Shimura, günlerini tekdüze bir sıradanlıkta geçiren, orta halli, bekâr, ellili yaşların başlarında bir meteorologdur. Hayatındaki bu olağan akış, bir süre sonra kendinden bağımsız gelişen olaylar yüzünden sıkıntılı bir hal alır. Birkaç haftadır evinde yabancı birinin varlığını hisseder. Üstelik bunu hissettirenin bir hayalet olmayacağını bilecek kadar aklı başındadır.
“Her şey satın aldığımdan emin olduğum bir yiyeceği bulamayışımla başladı. İlk başta tabi ki kendimden şüphe ettim… İkinci seferde, kasa fişini tesadüfen saklamışım, böylelikle hayal görmediğimden emin olabildim: Evet birden kayıplara karışan balığı gerçekten satın almıştım.”
Yiyeceklerin kayboluşu, zamanla eşyaların değişen yerleriyle de dikkat çekici olmaya başlar. Shimura aklının sınırlarını zorlayan bu açıklanamaz durumla paranoyanın eşiğinde gidip geldikten bir süre sonra, bu durumla daha fazla başa çıkamaz ve sorunu kökünden çözecek teknolojik bir yol bulur. Evine yerleştirdiği kamera sayesinde işyerinden mutfağını izlemeye başlar. Çok geçmeden mutfağında gezinen, bir kadın görür. Bir siluetten farksız bu anlık görüntü, Shimura’yı geri dönülmez bir eşiğe getirir.
“Şu hiçbir şeyim olmayan o zavallı kadını unutmak değildi söz konusu olan. Mesele, yoksunluğu ve çoraklığının ansızın gün yüzüne çıktığı tüm varlığımı unutabilmekti. Uzun zamandır orada hiçbir istek, hiçbir umut yeşermemişti. Bu kadın lanetlenmeyi hak ediyordu, sis perdesini kaldıran oydu.”
Kitap yoluna okurunu şaşırtarak devam eder. Siluet canlanır, anlatıcı ve eril dilden sonra bu kez kadın diliyle başka bir hikâye çıkar ortaya.

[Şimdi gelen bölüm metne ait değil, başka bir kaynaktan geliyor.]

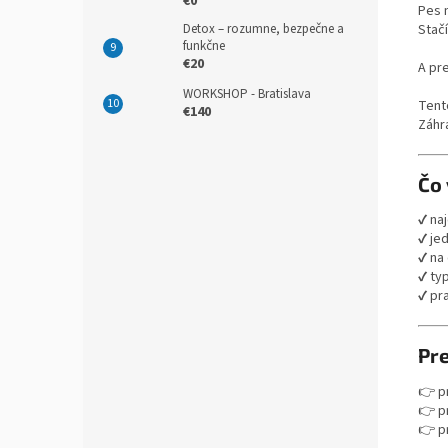
€0
Pes n
Detox – rozumne, bezpečne a
Stač
funkčne
€20
A pre
WORKSHOP - Bratislava
Tento
€140
Záhr
Čo 
✔ na
✔ je
✔ na 
✔ ty
✔ pr
Pre
👉 p
👉 p
👉 p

“Tanımadığınız birine yazılacak bir mektuba başlamak için en uygun cümle diye bir şey yoktur. Birbirimizi “gerçekten” yalnızca bir kere ve ne denli tuhaf koşullarda görmüş olursak olalım, birbirimize tamamen yabancı olmadığımız bir gerçek.”
Görünür gerçekler, detayların arasına sıkışan aslının gerisinde kalır. Çaresizliğin sınırlarına gelmiş bir kadının yaptıkları, şaşkınlık uyandırmaktan çok, okurun kendiyle hesaplaşmasına sebep olur. Kitabın son satırlarında yaşanan ironi, yaşamın aynası gibi yansır okurun yüzüne. Çünkü okur da yaşamın parçası olmakla, birbirinden farklı coğrafyalarda, başka hayatları yaşadığını düşünse de her hayat birbirinin tekrarı gibidir. Küçük bir anlatı olan Nagazaki, ayrıntılı betimlemelere rağmen etkili ve edebi tadını yitirmeyen bir roman. Not olarak; kitap yayınlandığı her ülkede farklı kapak tasarımlarıyla ulaşıyor okurla.
NAGAZAKİ, Éric Faye, Çeviri: Nilda Taşköprü, Sel Yayınları, 2014.